- **EXTRACTED TEXT**
Critical thoughts on the Liverpool ODR Forum – April 2007

The 5th International Forum on Online Dispute Resolution in Liverpool, England was above all else, a chance to see Beatles memorabilia and have a pint at The Cavern.

Richard Susskind made an appearance, and the conference started off with a statement by Daewon Choi, who set the stage for my panel on ODR and Conflict Transformation.

Two of Daewon’s points are worth repeating here:

Paragraph 13 of the Geneva Plan of Action of the World Summit on Information Society (WSIS) encourages “the ongoing work in the area of effective dispute settlement systems, notably Alternative Dispute Resolution (ADR), which can promote settlement of disputes.” And the WSIS went further, as Paragraph 36 of the Tunis Commitment states that the Members States “value the potential of Information and Communication Technologies (ICTs) to promote peace and to prevent conflict which, inter alia, negatively affects achieving development goals.’ We can thus consider ODR as a tool not just for economic dispute resolutions, but as a tool for peace, health and social development.


In the Asia and Pacific region, ODR also has an enhanced role as an empowerment tool for rural and poor people who have little access to dispute resolution by other means.

In return, the rest of the world will benefit, as the next generation of online dispute resolution systems emerge from Asia and the Pacific, that will reflect cultural diversity of the region, its unique socio-political textures, and the specificity of its ICT, more mobile phone oriented than PC oriented.

These echoed what I’ve submitted as ideas to this august & expanding group of lawyers, mediators, negotiators, system designers and ADR practitioners since 2004. Sadly, not a single of the systems that were displayed during the sessions were sensitive to these points.

I begin then with the worst. All of the ODR systems showcased in Liverpool were around 4 years behind the curve of current developments in technology. Juripax was the most interesting, and most in tune with tenets of inter-cultural negotiations and new media. The rest of the systems looked (and indeed were) old, based on legacy databases, textual, visually unappealing, horrendously complex, operated largely in English and in general, no better than the Groove based One Text system we developed, with absolutely no international support for the design or implementation of, in Sri Lanka 4 years ago.

- **DATA**
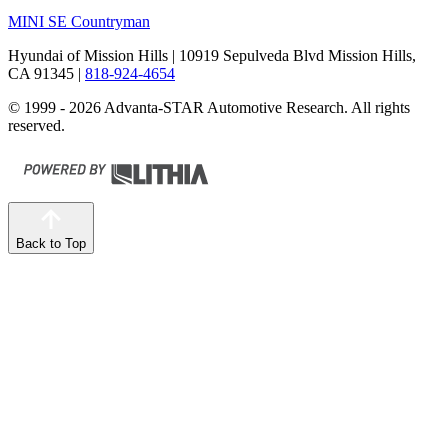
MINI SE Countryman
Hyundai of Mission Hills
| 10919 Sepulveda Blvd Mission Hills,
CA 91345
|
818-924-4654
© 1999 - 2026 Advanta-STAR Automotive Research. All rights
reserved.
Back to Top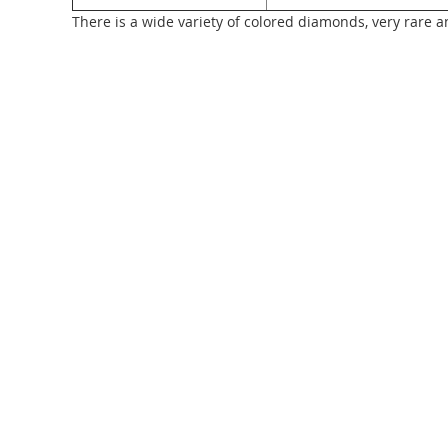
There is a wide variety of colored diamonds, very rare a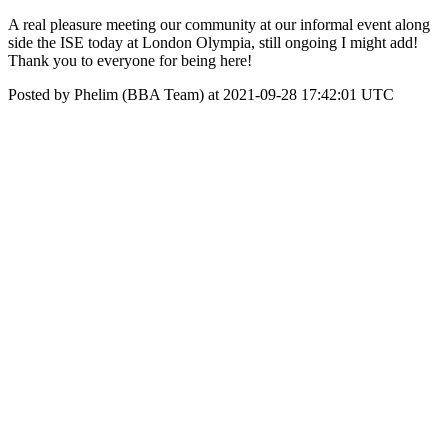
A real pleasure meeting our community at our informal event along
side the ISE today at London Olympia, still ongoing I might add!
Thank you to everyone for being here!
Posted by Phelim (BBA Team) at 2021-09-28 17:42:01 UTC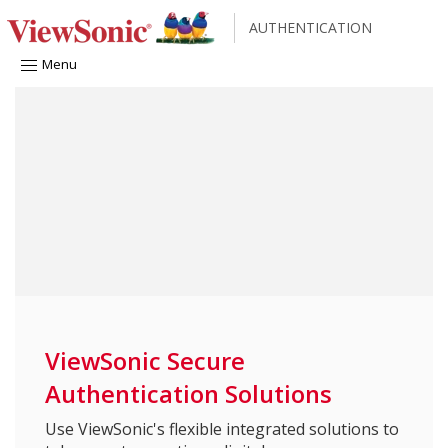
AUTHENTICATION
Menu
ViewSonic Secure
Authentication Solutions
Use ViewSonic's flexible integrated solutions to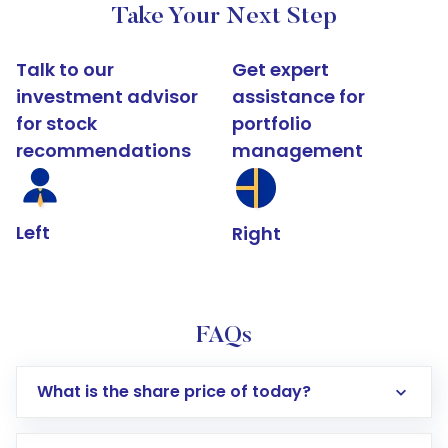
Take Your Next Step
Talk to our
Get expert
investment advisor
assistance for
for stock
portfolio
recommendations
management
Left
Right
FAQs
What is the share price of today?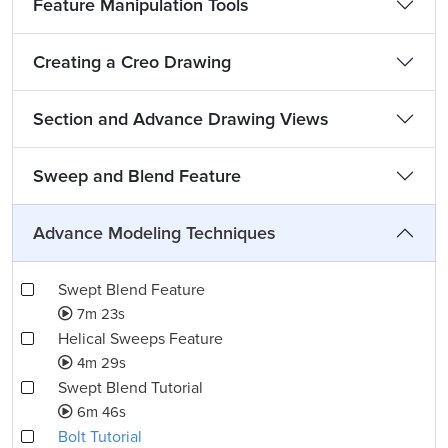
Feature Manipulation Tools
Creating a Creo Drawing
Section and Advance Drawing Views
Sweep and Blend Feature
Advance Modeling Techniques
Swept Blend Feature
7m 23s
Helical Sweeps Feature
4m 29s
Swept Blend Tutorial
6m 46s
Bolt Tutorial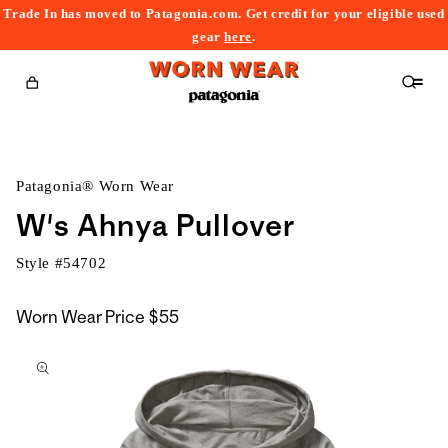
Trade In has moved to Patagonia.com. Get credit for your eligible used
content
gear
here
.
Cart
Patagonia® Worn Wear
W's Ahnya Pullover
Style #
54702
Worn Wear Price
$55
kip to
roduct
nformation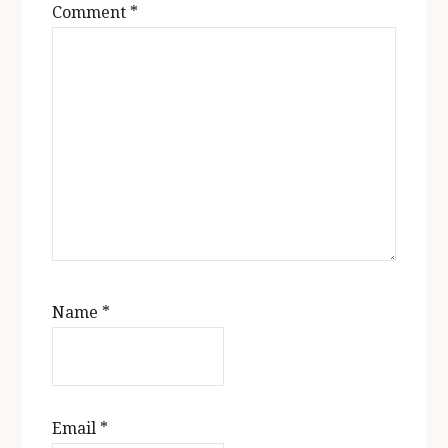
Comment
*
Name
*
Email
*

- **TRY IT**
From the commentary on the Liverpool ODR Forum, extract everything from "Critical thoughts on" down to "at The Cavern.". The records are not required for this work.

- **RESULT OF THE TASK**
Critical thoughts on the Liverpool ODR Forum – April 2007

The 5th International Forum on Online Dispute Resolution in Liverpool, England was above all else, a chance to see Beatles memorabilia and have a pint at The Cavern.